In the not-too-distant future, preplans may be provided in displays in the masks of firefighters – allowing them to identify where they are in the building, and what hazards, exits, or other concerns are around them. At some point, fire modeling of buildings that determine how long the environment is tenable in a fire situation could be tied to building sensors and alarms that will enable fire officers to more effectively predict how long firefighters can safely operate in buildings. In all of these cases, fire protection engineers can be a huge asset to firefighters by helping to develop and maintain preplans, as well as the tools necessary to facilitate these concepts.

Gregory Jakubowski is with Fire Planning Associates, Inc.


  1. International Fire Code, International Code Council, Washington, DC, 2012.
  2. NFPA 1620, Standard for Pre-Incident Planning, National Fire Protection Association, Quincy, MA, 2010.
  3. NFPA 1, Fire Code, National Fire Protection Association, Quincy, MA, 2012.
  4. Fire Suppression Rating Schedule, Insurance Services Office, Jersey City, NJ, 2013.

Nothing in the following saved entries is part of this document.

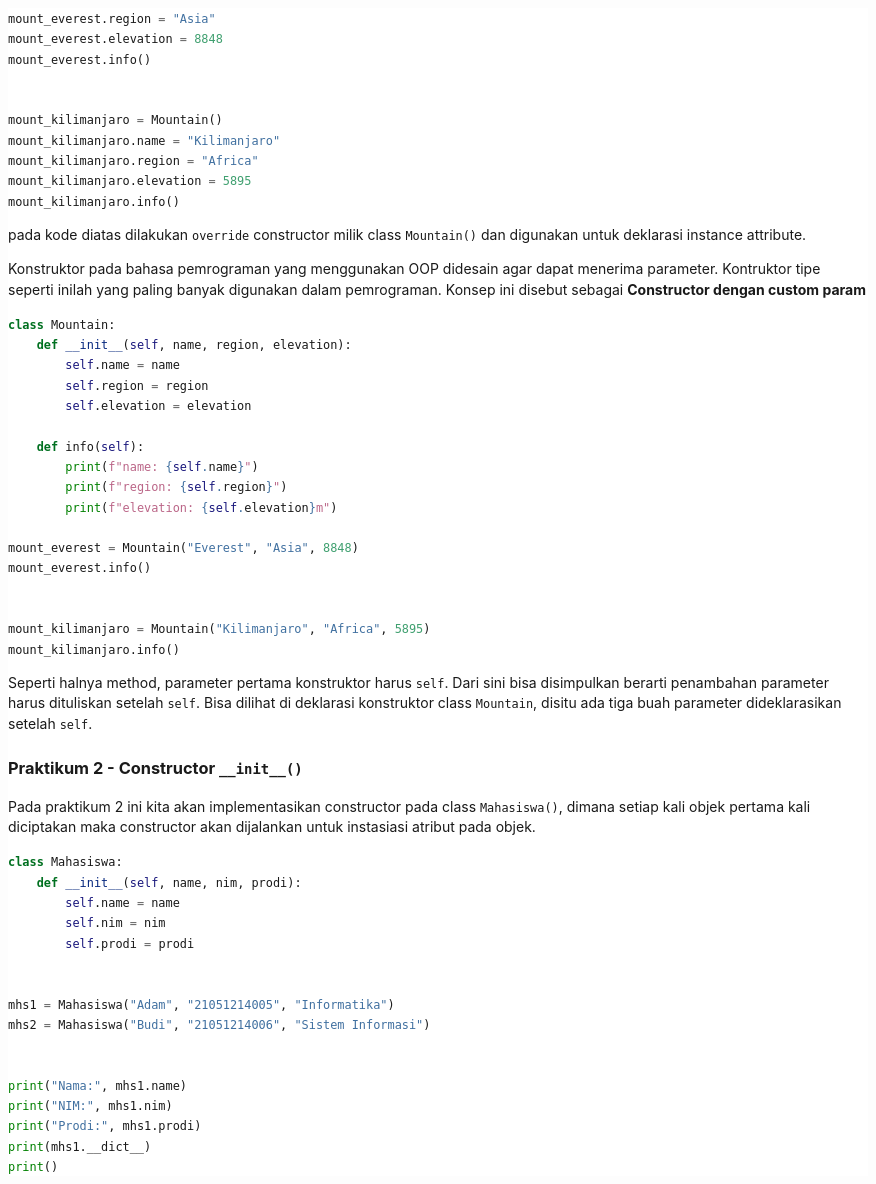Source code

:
 ```python
mount_everest.region = "Asia"
mount_everest.elevation = 8848
mount_everest.info()


mount_kilimanjaro = Mountain()
mount_kilimanjaro.name = "Kilimanjaro"
mount_kilimanjaro.region = "Africa"
mount_kilimanjaro.elevation = 5895
mount_kilimanjaro.info()
```

pada kode diatas dilakukan `override` constructor milik class `Mountain()` dan digunakan untuk deklarasi instance attribute. 

Konstruktor pada bahasa pemrograman yang menggunakan OOP didesain agar dapat menerima parameter. Kontruktor tipe seperti inilah yang paling banyak digunakan dalam pemrograman. Konsep ini disebut sebagai **Constructor dengan custom param**

```python
class Mountain:
    def __init__(self, name, region, elevation):
        self.name = name
        self.region = region
        self.elevation = elevation
    
    def info(self):
        print(f"name: {self.name}")
        print(f"region: {self.region}")
        print(f"elevation: {self.elevation}m")

mount_everest = Mountain("Everest", "Asia", 8848)
mount_everest.info()


mount_kilimanjaro = Mountain("Kilimanjaro", "Africa", 5895)
mount_kilimanjaro.info()
```
Seperti halnya method, parameter pertama konstruktor harus `self`. Dari sini bisa disimpulkan berarti penambahan parameter harus dituliskan setelah `self`. Bisa dilihat di deklarasi konstruktor class `Mountain`, disitu ada tiga buah parameter dideklarasikan setelah `self`.


### Praktikum 2 - Constructor `__init__()`

Pada praktikum 2 ini kita akan implementasikan constructor pada class `Mahasiswa()`, dimana setiap kali objek pertama kali diciptakan maka constructor akan dijalankan untuk instasiasi atribut pada objek. 

```python
class Mahasiswa: 
    def __init__(self, name, nim, prodi): 
        self.name = name 
        self.nim = nim
        self.prodi = prodi


mhs1 = Mahasiswa("Adam", "21051214005", "Informatika")
mhs2 = Mahasiswa("Budi", "21051214006", "Sistem Informasi")


print("Nama:", mhs1.name)
print("NIM:", mhs1.nim)
print("Prodi:", mhs1.prodi)
print(mhs1.__dict__) 
print()
```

Fire Suppression Rating Schedule Requirements

The ISO Fire Suppression Rating Schedule4 (FSRS) has the following requirement – The fire department should make building familiarization and pre-incident planning tours of each commercial, industrial, institutional, and other similar building at least annually.

Records of the inspections (whether in electronic or other formats) should include complete and up-to-date notes and sketches, which must be available to the responding incident commander.

Building familiarization and pre-incident planning should be in accordance with the general criteria of NFPA 1620, Standard for Pre-Incident Planning.

Effective pre-incident planning of these buildings can secure ISO FSRS points, therefore having a positive effect on the insurance rating and insurance rates for an entire community.